=== Problem requirements ===
Can you write out all the records below again with every "series" replaced by "data set" and nothing else changed, leaving out the pictures?

=== Supplied data ===
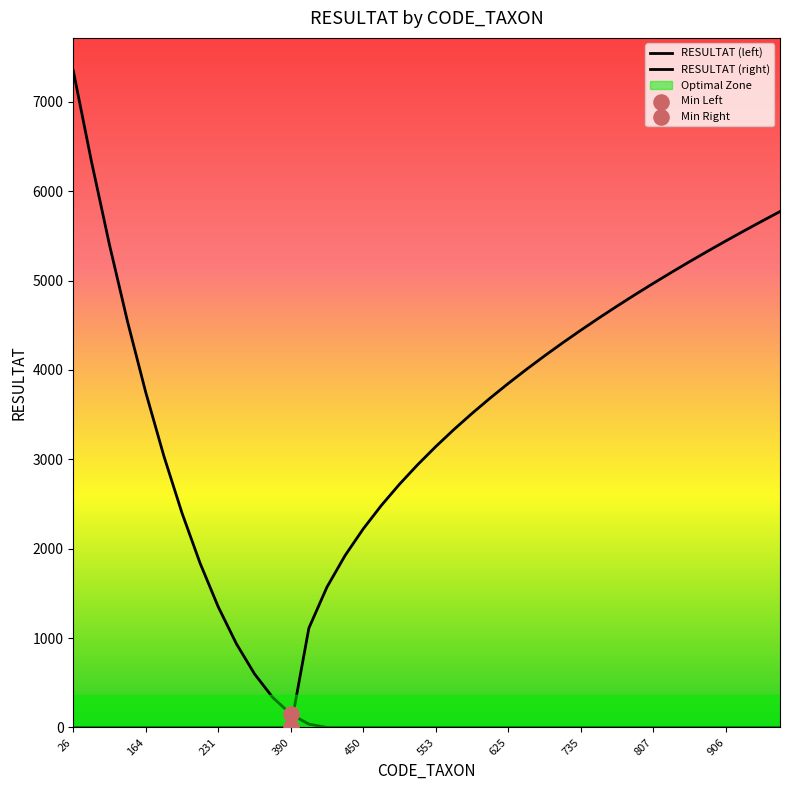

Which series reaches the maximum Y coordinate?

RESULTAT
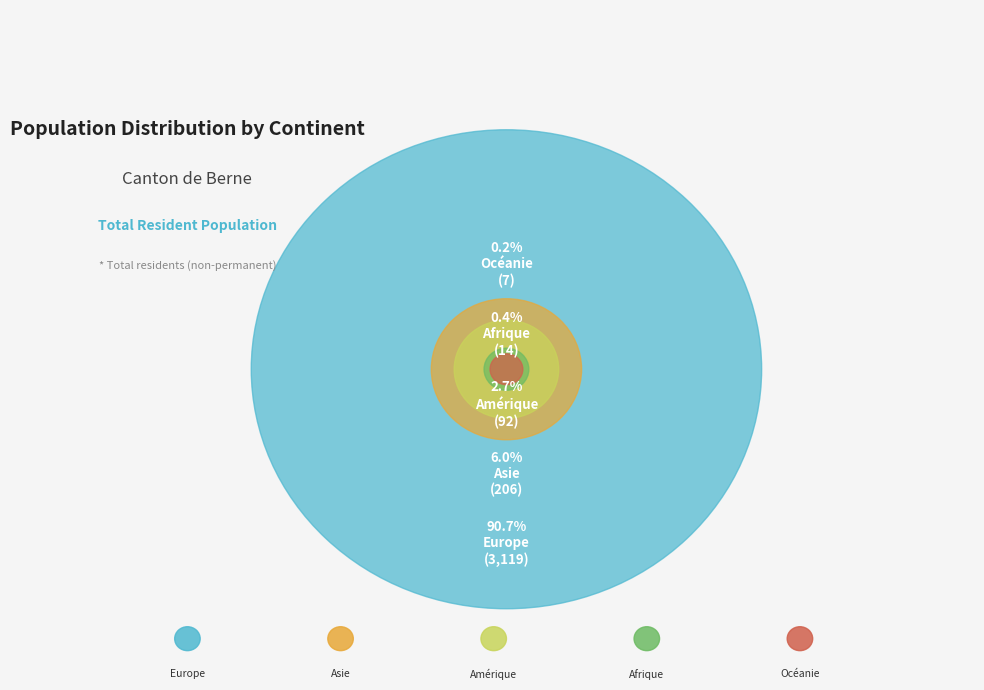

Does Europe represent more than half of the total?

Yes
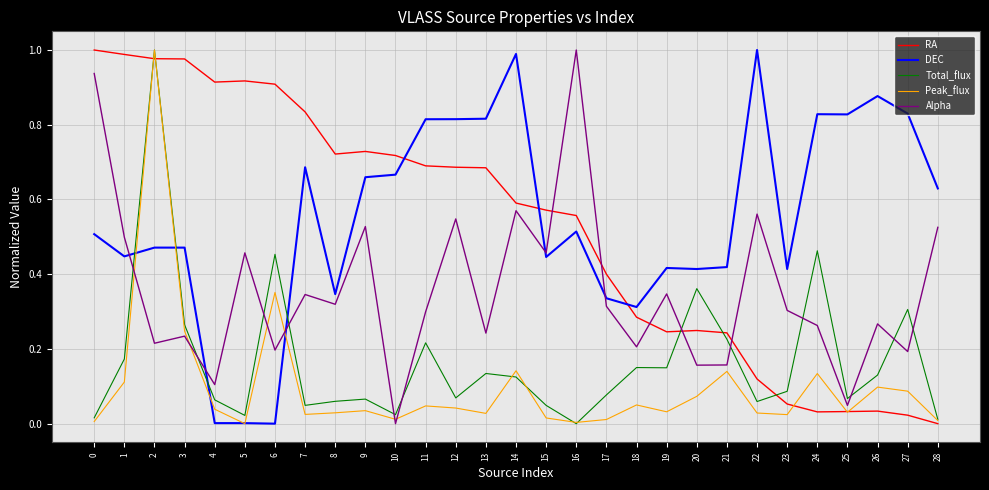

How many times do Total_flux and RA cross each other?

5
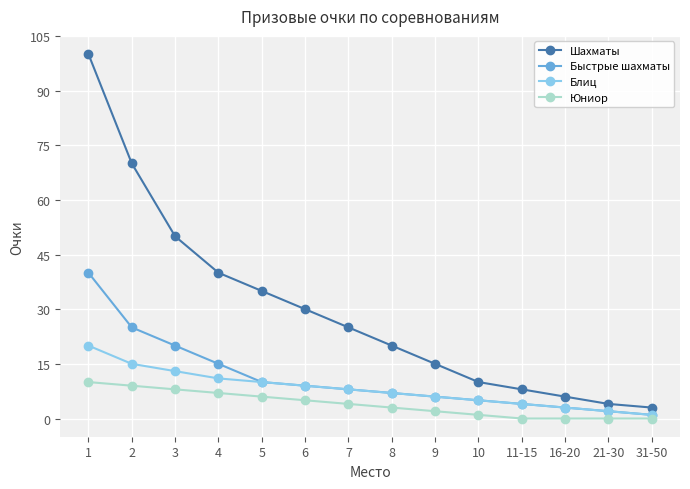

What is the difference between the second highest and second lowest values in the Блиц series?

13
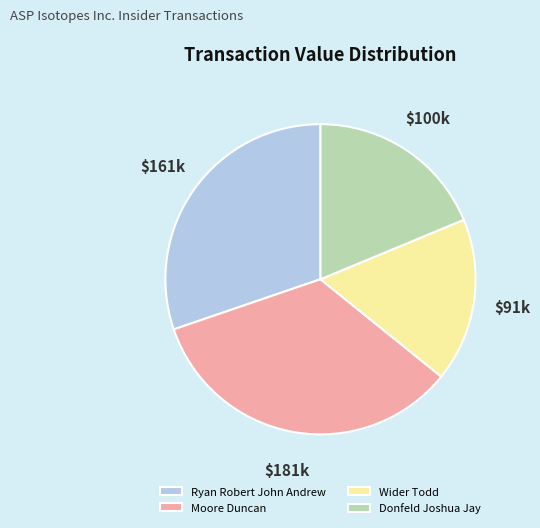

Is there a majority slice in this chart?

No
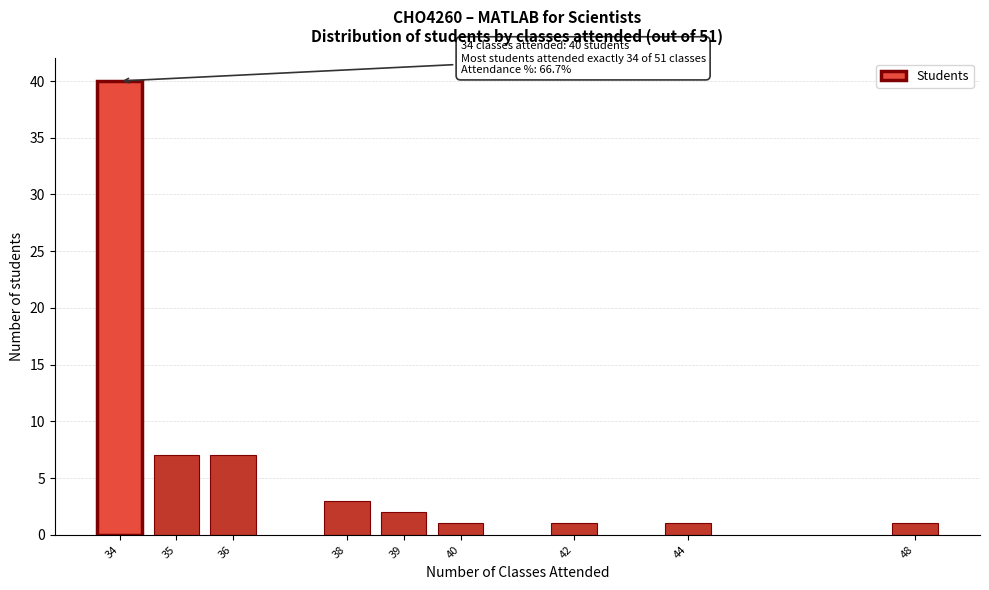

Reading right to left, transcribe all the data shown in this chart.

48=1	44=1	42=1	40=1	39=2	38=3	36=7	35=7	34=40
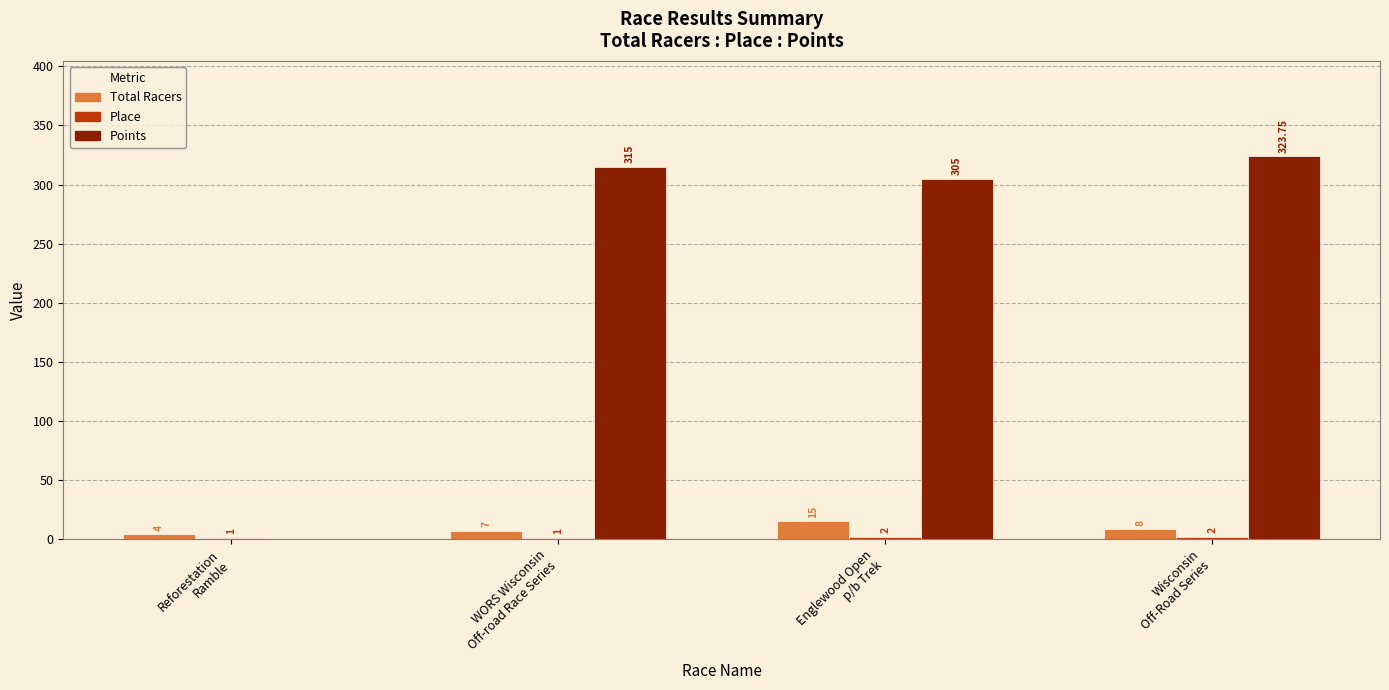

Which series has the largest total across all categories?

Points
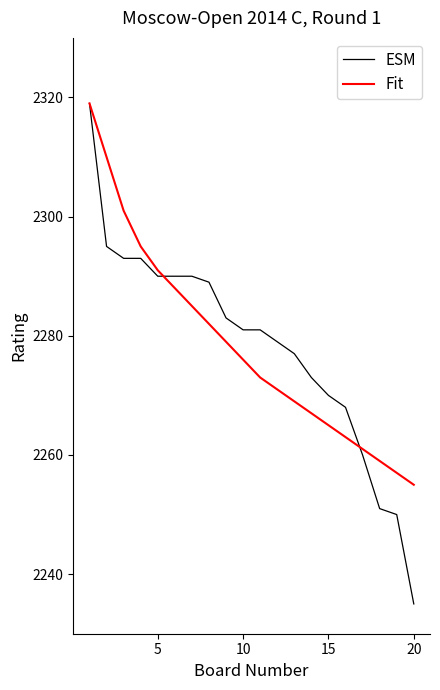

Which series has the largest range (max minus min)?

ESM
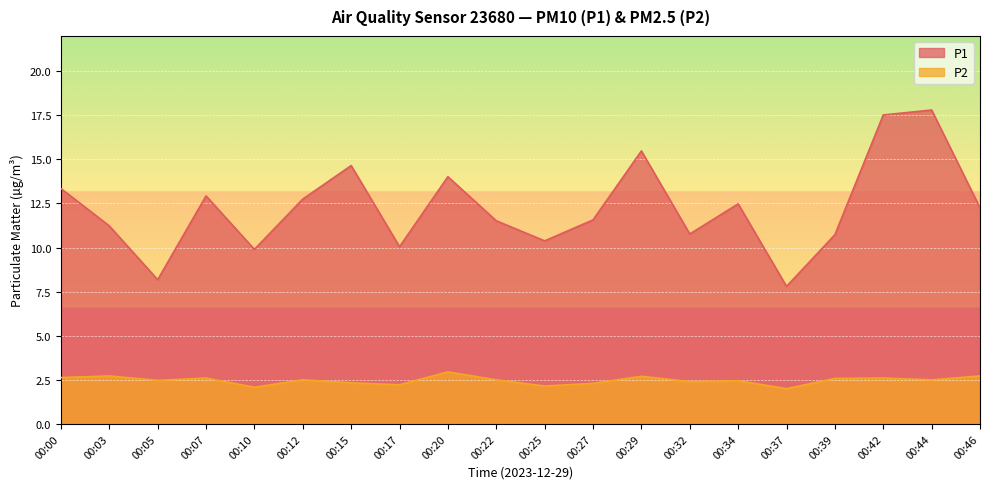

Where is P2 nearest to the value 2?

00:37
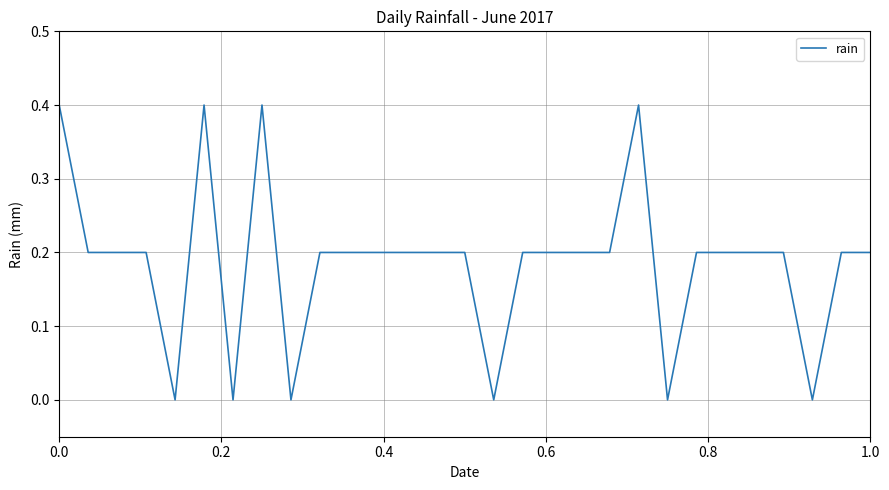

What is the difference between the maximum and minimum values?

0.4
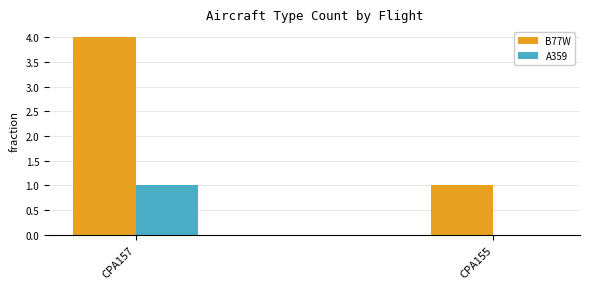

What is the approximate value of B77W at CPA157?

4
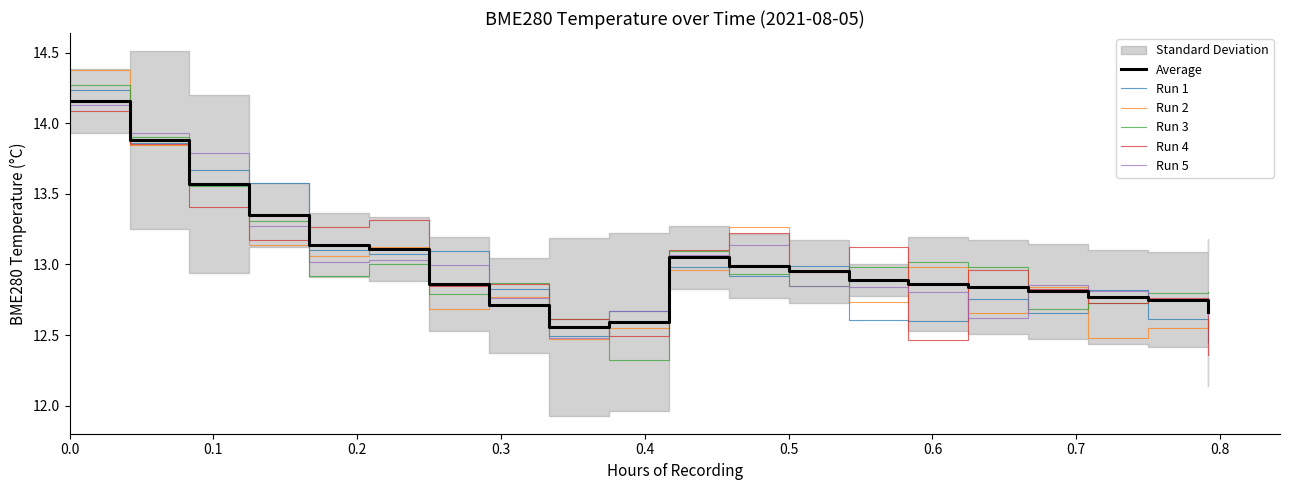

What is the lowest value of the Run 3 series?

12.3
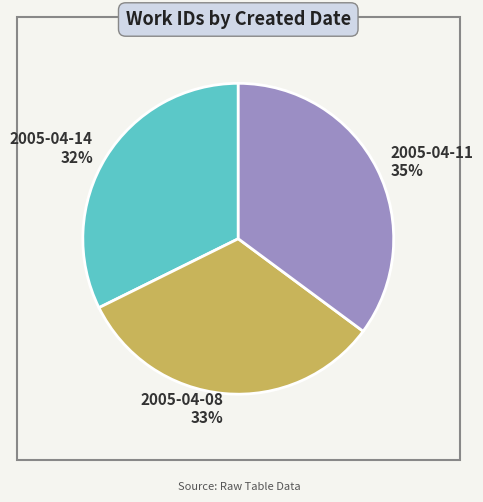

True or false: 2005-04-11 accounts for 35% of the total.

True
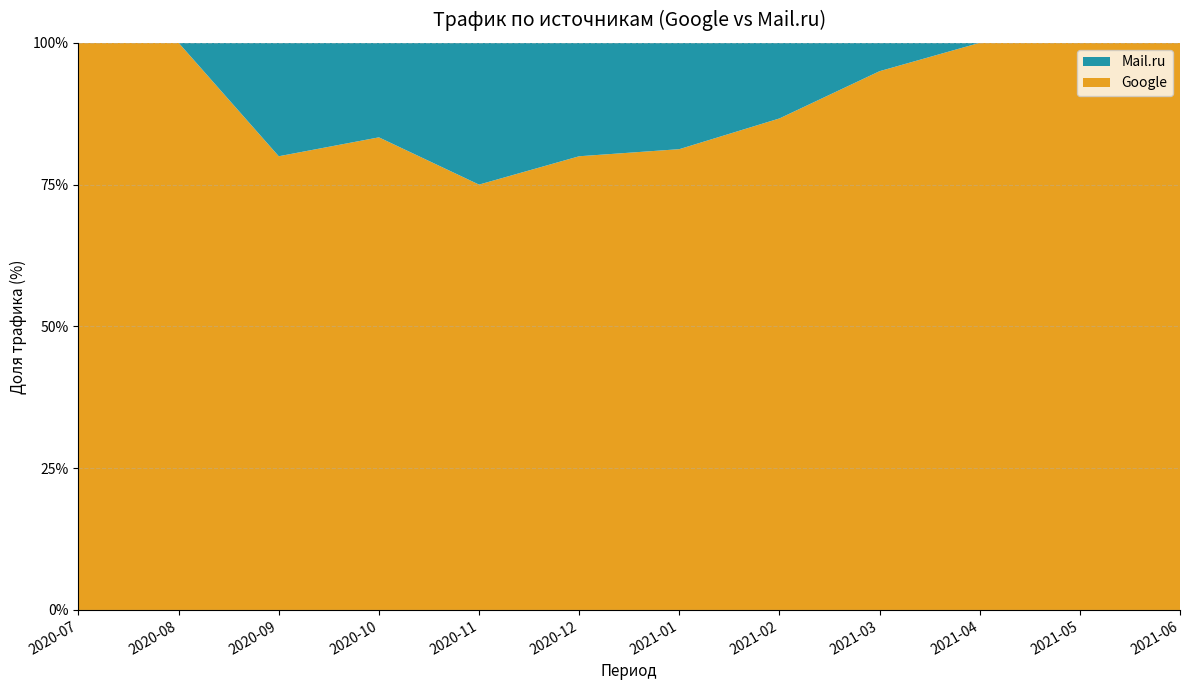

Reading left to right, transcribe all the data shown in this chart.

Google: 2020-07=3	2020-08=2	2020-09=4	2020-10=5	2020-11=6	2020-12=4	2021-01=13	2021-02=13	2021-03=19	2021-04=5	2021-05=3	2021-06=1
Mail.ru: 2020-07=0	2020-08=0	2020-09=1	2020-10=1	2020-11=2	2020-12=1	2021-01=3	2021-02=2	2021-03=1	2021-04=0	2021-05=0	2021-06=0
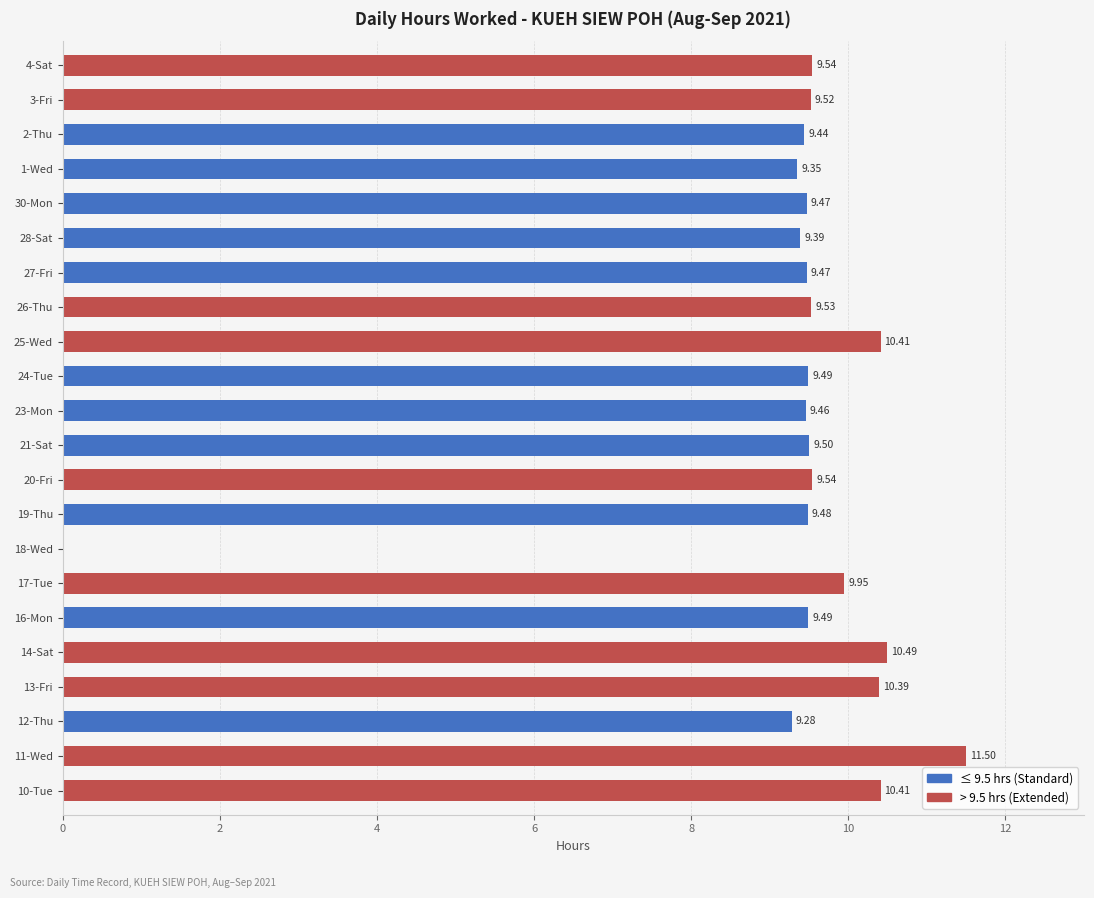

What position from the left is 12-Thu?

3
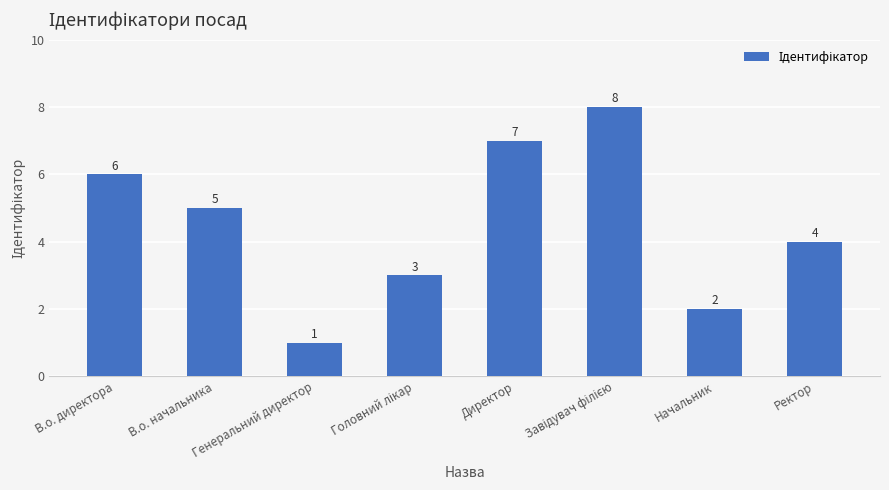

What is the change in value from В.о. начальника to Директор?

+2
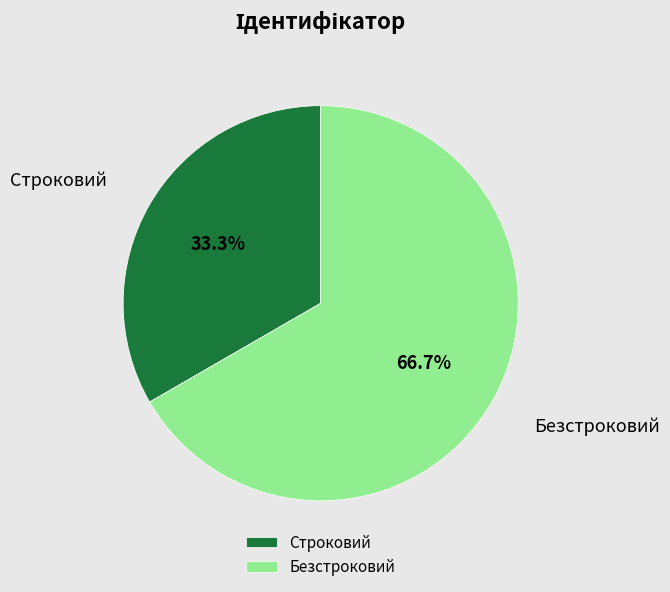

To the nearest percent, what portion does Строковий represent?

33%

=== Output of the exercise ===
Which data set reaches the maximum Y coordinate?

RESULTAT

Does Europe represent more than half of the total?

Yes

How many times do Total_flux and RA cross each other?

5

What is the difference between the second highest and second lowest values in the Блиц data set?

13

Is there a majority slice in this chart?

No

Reading right to left, transcribe all the data shown in this chart.

48=1	44=1	42=1	40=1	39=2	38=3	36=7	35=7	34=40

Which data set has the largest total across all categories?

Points

Which data set has the largest range (max minus min)?

ESM

Where is P2 nearest to the value 2?

00:37

What is the difference between the maximum and minimum values?

0.4

What is the approximate value of B77W at CPA157?

4

What is the lowest value of the Run 3 data set?

12.3

True or false: 2005-04-11 accounts for 35% of the total.

True

Reading left to right, transcribe all the data shown in this chart.

Google: 2020-07=3	2020-08=2	2020-09=4	2020-10=5	2020-11=6	2020-12=4	2021-01=13	2021-02=13	2021-03=19	2021-04=5	2021-05=3	2021-06=1
Mail.ru: 2020-07=0	2020-08=0	2020-09=1	2020-10=1	2020-11=2	2020-12=1	2021-01=3	2021-02=2	2021-03=1	2021-04=0	2021-05=0	2021-06=0

What position from the left is 12-Thu?

3

What is the change in value from В.о. начальника to Директор?

+2

To the nearest percent, what portion does Строковий represent?

33%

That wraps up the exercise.